How many lines in the records below contain "prévisions"? Reply with the number only.

EXTRACTED MATERIAL.

»»

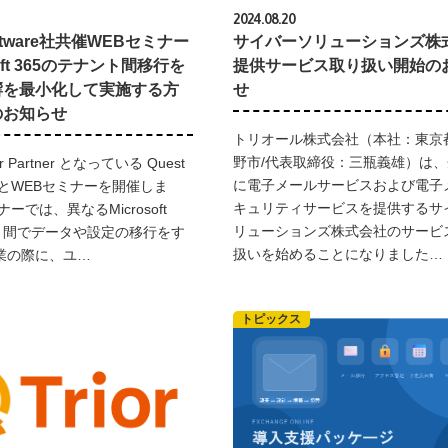
2024.08.20
Software社共催WEBセミナー
サイバーソリューションズ株
soft 365のテナント間移行を
提供サービス取り扱い開始の
響を最小化して実施する方
せ
のお知らせ
トリオール株式会社（本社：東京
野市/代表取締役：三瓶義雄）は
r Partner となっている Quest
に電子メールサービスおよび電子
e 社とWEBセミナーを開催しま
キュリティサービスを提供するサ
ーでは、異なるMicrosoft
リューションズ株式会社のサービ
ント間でデータや設定の移行をす
扱いを始めることになりました…
業の際に、ユ…
トピックス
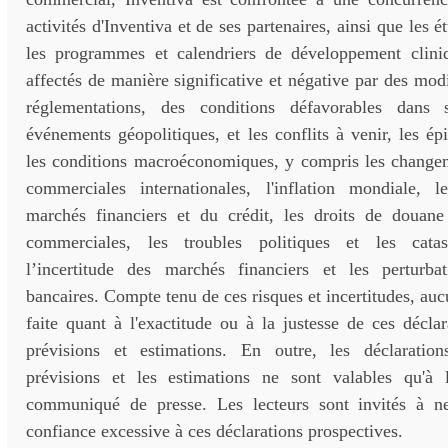
activités d'Inventiva et de ses partenaires, ainsi que les é
les programmes et calendriers de développement cliniq
affectés de manière significative et négative par des modi
réglementations, des conditions défavorables dans
événements géopolitiques, et les conflits à venir, les ép
les conditions macroéconomiques, y compris les changem
commerciales internationales, l'inflation mondiale, l
marchés financiers et du crédit, les droits de douane 
commerciales, les troubles politiques et les catast
l’incertitude des marchés financiers et les perturba
bancaires. Compte tenu de ces risques et incertitudes, auc
faite quant à l'exactitude ou à la justesse de ces déclar
prévisions et estimations. En outre, les déclaration
prévisions et les estimations ne sont valables qu'à 
communiqué de presse. Les lecteurs sont invités à n
confiance excessive à ces déclarations prospectives.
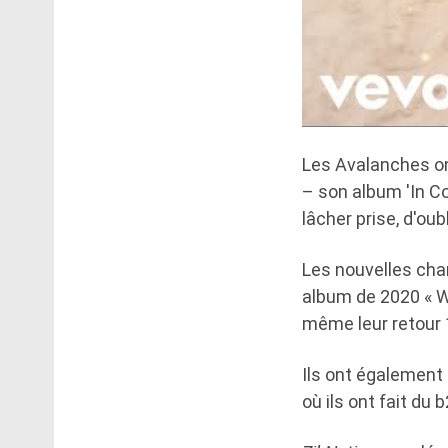
Les Avalanches on
– son album 'In Co
lâcher prise, d'oub
Les nouvelles cha
album de 2020 « We 
même leur retour 1
Ils ont également 
où ils ont fait du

««

RESPONSE AREA. 2